The system administration fee is assessed on wholesale energy transactions and becomes part of the overall cost of electricity. The approximate impact on an average household using 1000 kilowatt-hours/month would be $0.57 per month under the proposed budget. If including the nodal surcharge of $0.17 per MWh, which is expected to expire in 2013, the total approximate impact would be $0.74 per month.
If the budget is approved by the board in May, a fee case will be filed with the Public Utility Commission for review and approval.
Director of System Planning Dan Woodfin presented an update on the CREZ Transmission Report which was filed with the Public Utility Commission April 2. The PUC filing is available on the ERCOT Web site.
Other ERCOT staff report highlights included:
- ERCOT is tracking 219 active generation requests, totaling over 100,000 MW (including 44,000 MW of wind generation);
- 210 MW of new generation went in service in March (80 MW coal unit upgrade in Bexar county and 130 MW of wind in Erath and Sterling counties);
- Laredo Peaking Power Plant signed an interconnection agreement last month for a 200-MW gas plant in Webb county, expected in-service May, 2008;
- Regional Planning Group is currently reviewing proposed transmission improvements totaling $206.3 million;
- The Wind Ancillary Services Study update was filed with the Public Utility Commission April 2.
- Switching activity in February was about the same as the prior year;
- Balancing energy prices continue to track natural gas prices which are up;
- Volatility in the West Hub continues as increased concentration of wind combined with transmission constraints produces expected swings in clearing prices;
- Five new qualified scheduling entities and one new retail electric provider were added in March.
- West to North zone congestion was recorded on 24 days in February, compared to no days in February 2007. North to West zone congestion was recorded on 15 days, compared to 2 days last year. North to South congestion totaled 4 days, and South to North, 2 days.
- Follow-up actions from the February 26 emergency grid event include:
- An independent wind generation forecast has been manually integrated into some of the operators’ tools;
- ERCOT staff met with Southwest Power Pool and AEP to clarify and improve the process for arranging emergency schedules over the North and East direct current ties;
- ERCOT staff is working with market participant stakeholder committees on wind integration and changes that may be needed to ancillary service procurement.
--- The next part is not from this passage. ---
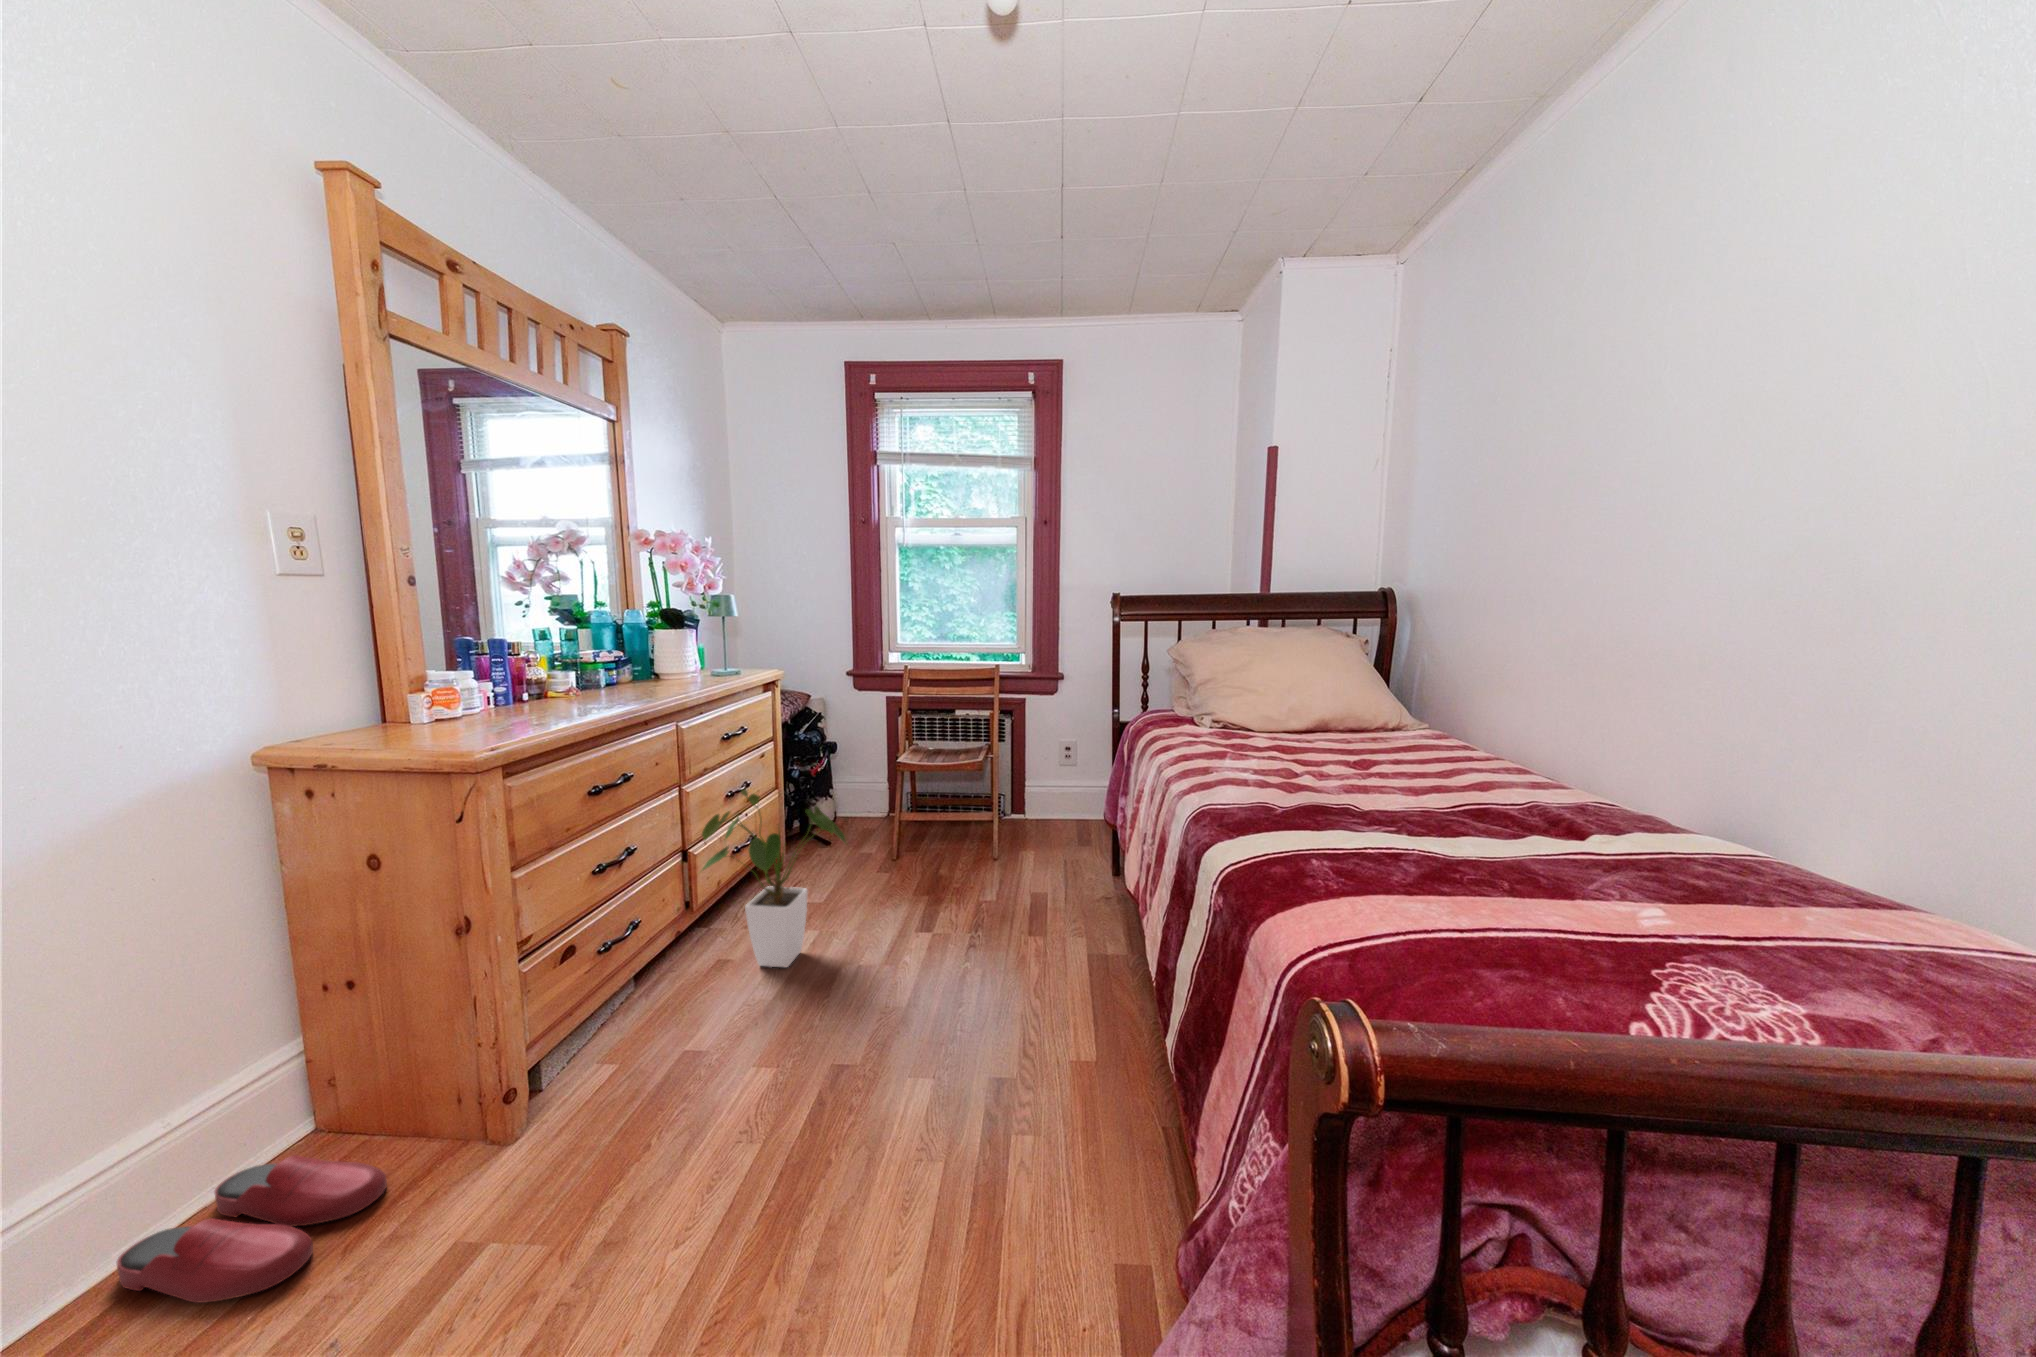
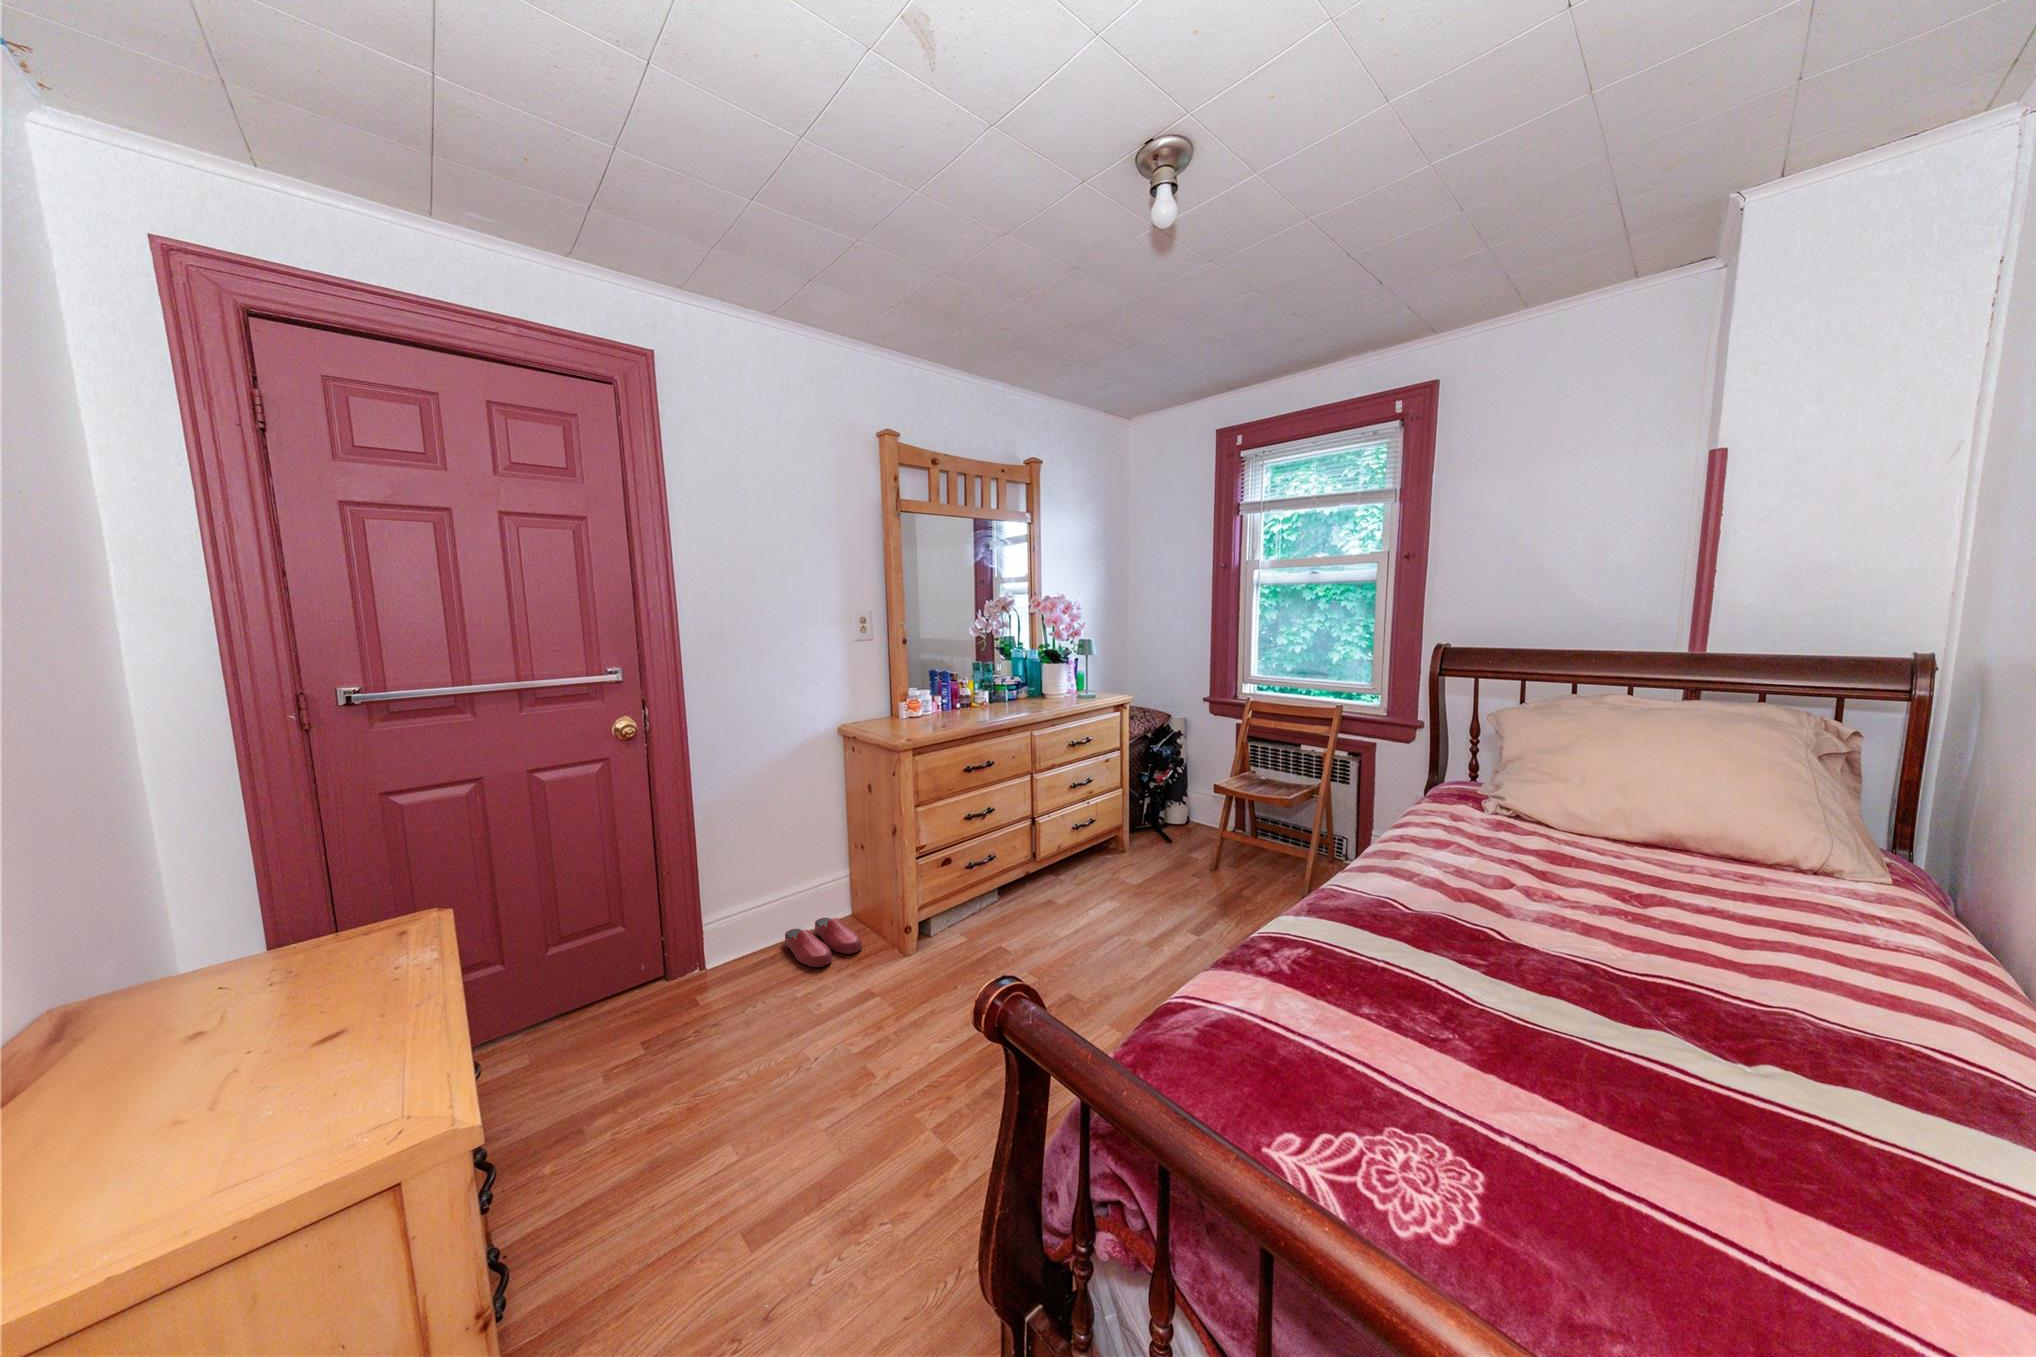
house plant: present [702,789,846,967] -> none [1033,785,1131,920]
- The load forecast performance error for mid-term load forecast was 3.59 for February. The error for 2008 year-to-date is 3.44, compared to 3.55 in 2007, 3.79 in 2006 and 4.56 in 2005.
Information Technology Report (March performance metrics):
- Retail transaction processing – 97.05 percent
- Texas Market Link availability – 97.13 percent
- MarkeTrak availability – 95.67 percent
CEO Bob Kahn presented testimony at a joint hearing of the Senate Business and Commerce and Senate Natural Resources Committees on April 15. Kahn’s presentation “Planning for Texas’ Energy Future” is available on the ERCOT Web site.
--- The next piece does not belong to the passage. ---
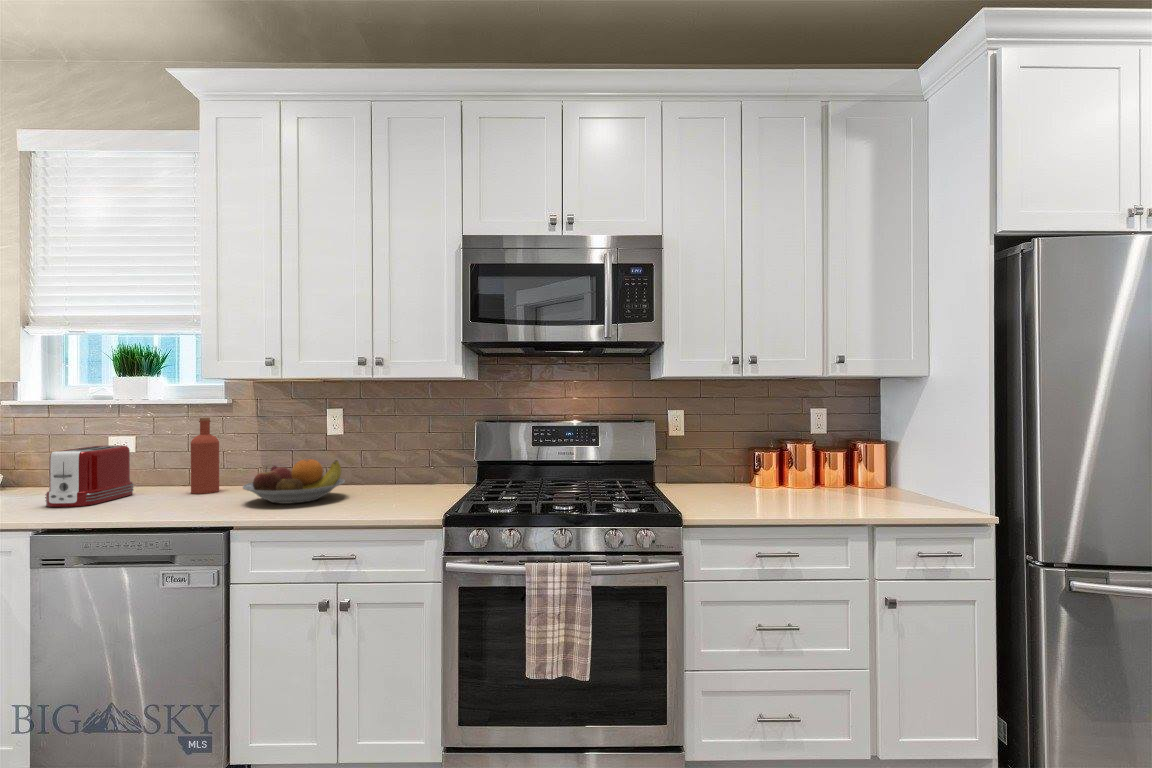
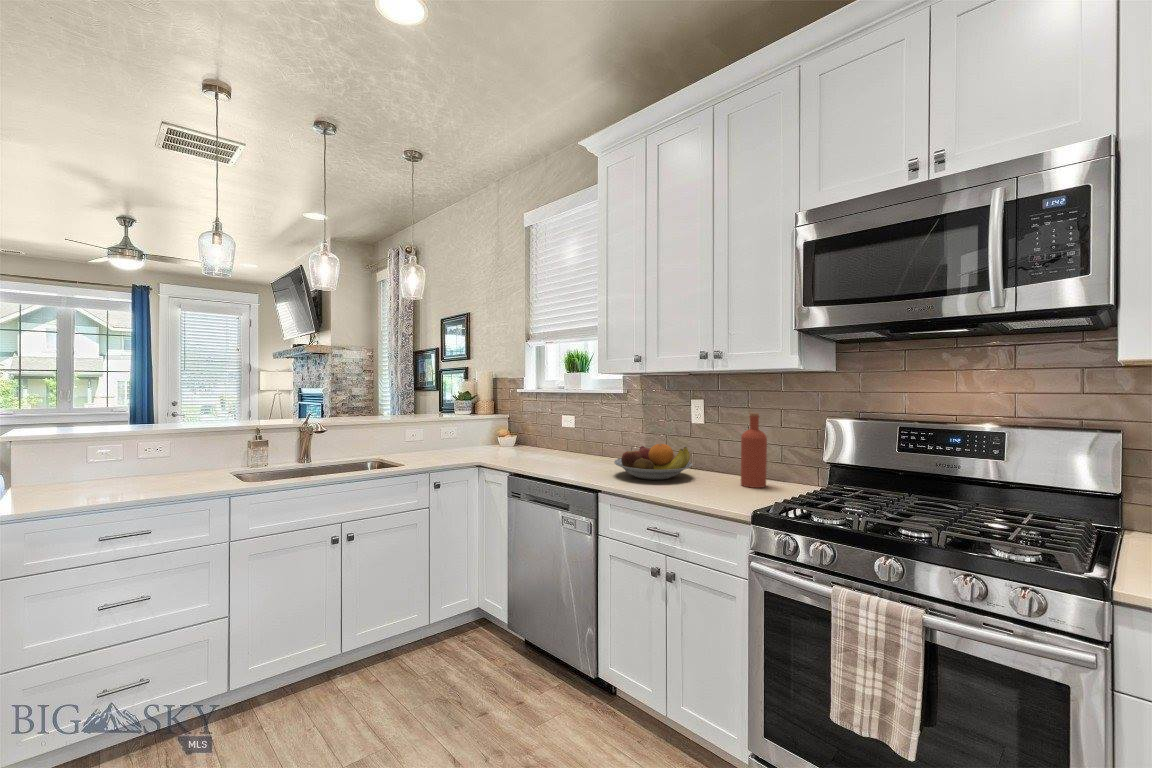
bottle: present [191,418,219,494] -> present [741,413,767,488]
toaster: present [45,445,134,507] -> none [517,420,567,460]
ERCOT is a membership-based 501(c)(4) nonprofit corporation, governed by a board of directors and subject to oversight by the Public Utility Commission of Texas and the Texas Legislature. Its members include consumers, cooperatives, generators, power marketers, retail electric providers, investor-owned electric utilities, transmission and distribution providers and municipally owned electric utilities.